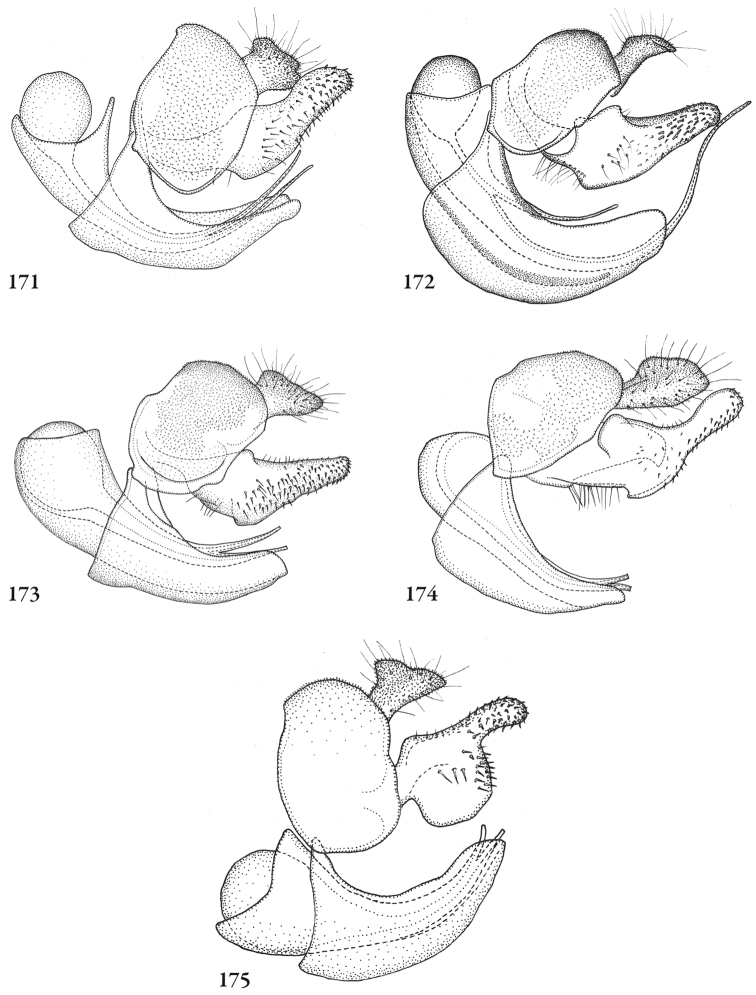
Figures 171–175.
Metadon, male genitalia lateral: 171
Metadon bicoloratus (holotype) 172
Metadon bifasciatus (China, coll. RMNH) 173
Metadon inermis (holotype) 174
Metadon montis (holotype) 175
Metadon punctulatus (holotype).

::::::::::

**Task goal**
Lines before the one containing "Metadon montis (holotype) 175" are to be left out; that line and every line after it through the end of the data should be copied exactly.

**Reply to the exercise**
Metadon montis (holotype) 175
Metadon punctulatus (holotype).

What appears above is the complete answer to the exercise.